Clean Code

We are authors. And one thing about authors is that they have readers. Indeed, authors are responsible for communicating well with their readers.`

Leave the campground cleaner than you found it.

Meaningful Names

  • Intention-Revealing Name

    • elapsedTimeInDays , daysSinceCreation, …

  • Avoid Disinformation

    • accountList only if a actual List is used, if not accountGroup, bunchOfAccounts, accounts

    • Ambiguity XYZControllerForEfficientHandlingOfStrings vs. XYZControllerForEfficientStorageOfStrings . Choose more distinguishable names.

    • Spelling similar concepts similarly is *information*. Using inconsistent spellings is *dis- information*.

  • Make Meaningful Distinctions

    • If names must be different, then they should also mean something different.

    • Noise: Imagine that you have a Product class. If you have another called ProductInfo or ProductData sematnically to close to each other.

  • Use Pronounceable Names

    • genymdhms (generation date, year, month, day, hour, minute, and second) vs generationTimestamp`

  • Use Searchable Names

    • No Single-letter names and numeric constants

    • MAX_CLASSES_PER_STUDENT instead of 7

    • e not searchable

    • My personal preference is that single-letter names can ONLY be used as local variables inside short methods

  • Avoid encodings

    • Hungarian Notation: we got strongly typed Objects, no need to type our Variablenames.

    • Member Prefixes

    • Interfaces and Implementations: No i-Notation. ShapeFactory and ShapeFactoryImp

  • Avoid Mental Mapping

    • Write explicit variable names, so others do not have to wrap their head around the trickyness of the code.

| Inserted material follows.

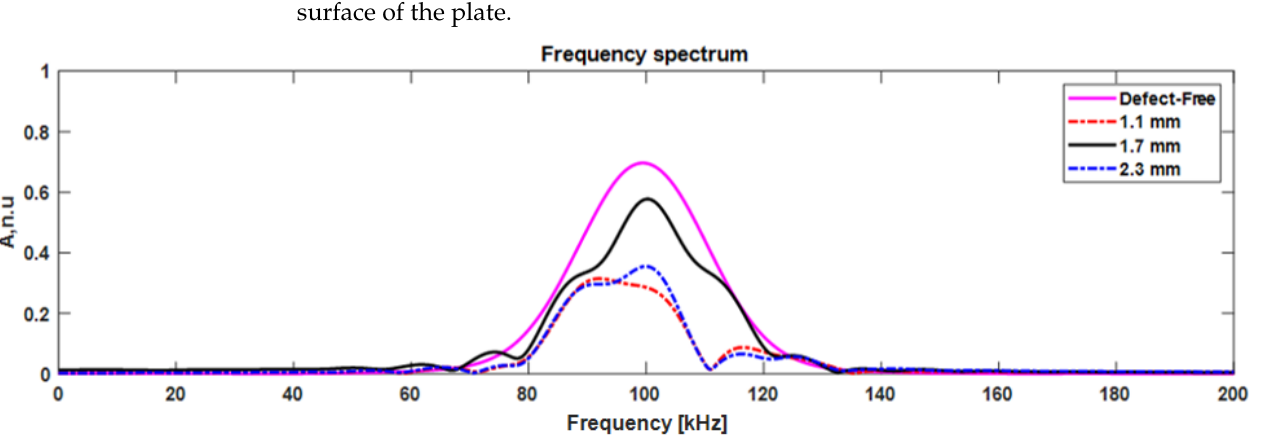
Figure 15. The frequency spectrum of transmitted A (cid:2868) mode.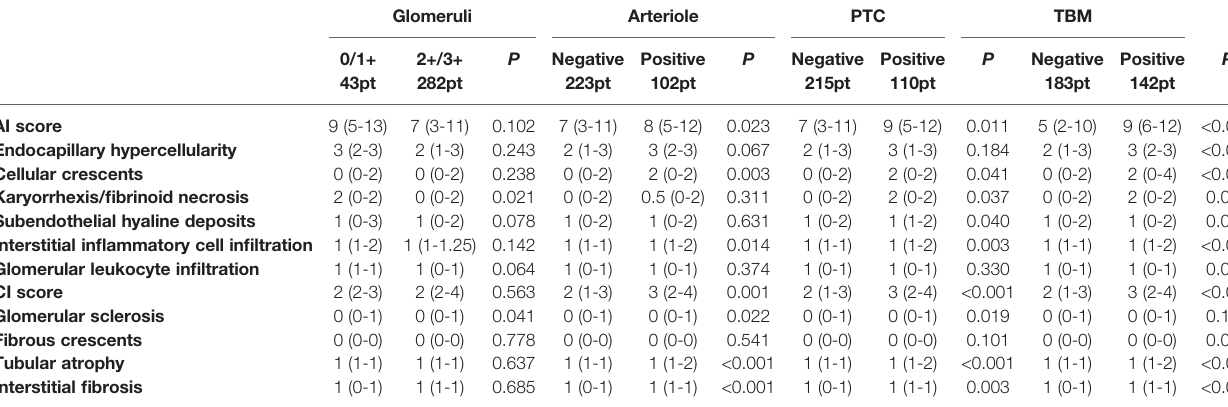
TABLE 4 | Comparison of renal histopathological data in patients with and without C4d deposition in different renal compartments.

  • Class Names: Noun. Customer, WikiPage, Account, AddressParser not Manager, Processor, Data and Info

  • Method Names: Verb. postPayment, deletePage, save. (set, get, is according to Standard).

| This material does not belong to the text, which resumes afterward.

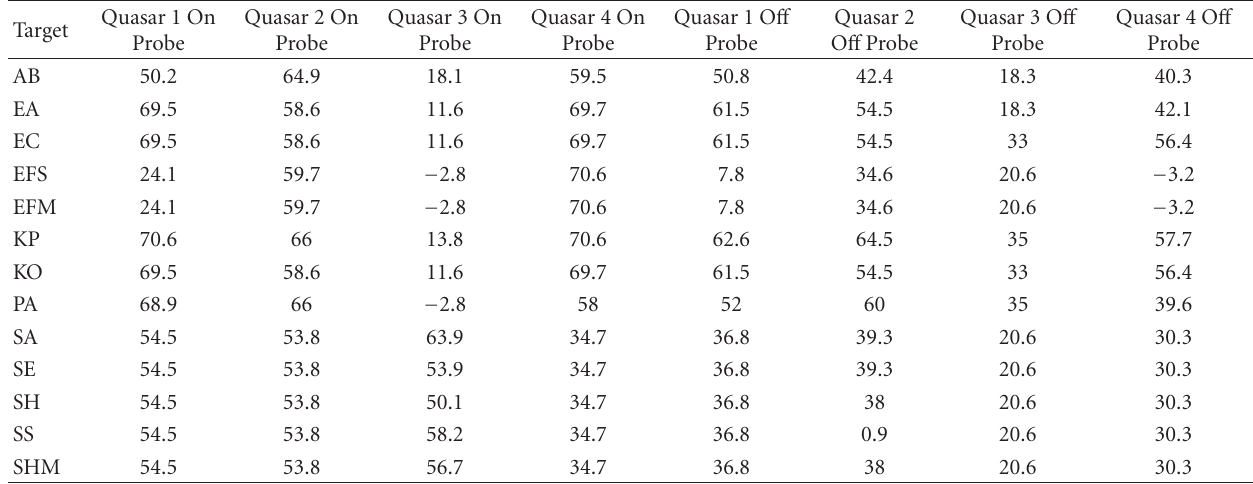
Table 2: 16S On/O ff Predicted Probe Tms ◦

  • Don’t be cute: HolyHandGrenade vs. DeleteItems, whack() vs. kill(), eatMyShorts() vs. abort().

  • Pick One Word per Concept: fetch, retreive, get - chose one. Controller, Driver, Manager. ℹ️ Setup a glossary or lexicon accompanying your development.

  • Don’t Pun

  • Use Solution Domain Names: e.g. well-known patterns

  • Use Problem Domain Names: Separating solution and problem domain concepts is part of the job of a good pro- grammer and designer.

  • Add Meaningful Context

  • Don’t Add Gratuitous Context: e.g. prefixing with GSD which yield a lot of GSD classes.

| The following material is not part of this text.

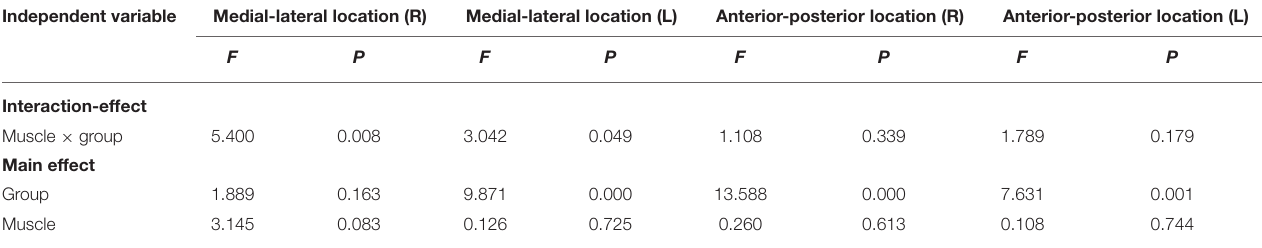
TABLE 4 | Summary of F- and P -values for medial-lateral and anterior-posterior coordinates in the left and right hemispheres of the healthy and CLBP groups. Independent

The hardest thing about choosing good names is that it requires good descriptive skills and a shared cultural background.

Functions

  • Small! ~ 20 lines

  • Blocks and Indenting

  • Do one Thing

    • Functions should do one thing. They should do it well. THe should do it only.

    • Functions that do one thing cannot be reasonably divided into sections.

    • Method extractions

    • Renaming

  • One Level of Abstraction per Function

    • Mixing levels of abstraction within a function is always confusing

  • The stepdown rule

  • Switch Statements

    • we can make sure that each switch statement is buried in a low-level class and is never repeated. We do this, of course, with polymorphism.

    • My general rule for switch statements is that they can be tolerated if they appear only once, are used to create polymorphic objects, and are hidden behind an inheritance.

  • Use Descriptive Names

  • Function Arguments - as few as possible (niladic, monadic, dyadic, triadic, polyadic)

    • Common Monadic Forms

      • Function transforms argument

      • Function checks argument for property

    • Flag Arguments (are ugly) - Use n functions instead.

    • Dyadic Functions

    • Triads

    • Argument Objects: when more than three arguments needed condider Objects.

    • Argument Lists:

    • Verbs and Keywords:

Note: Unclear parameter ordering is no problem with Obj-C and Swift.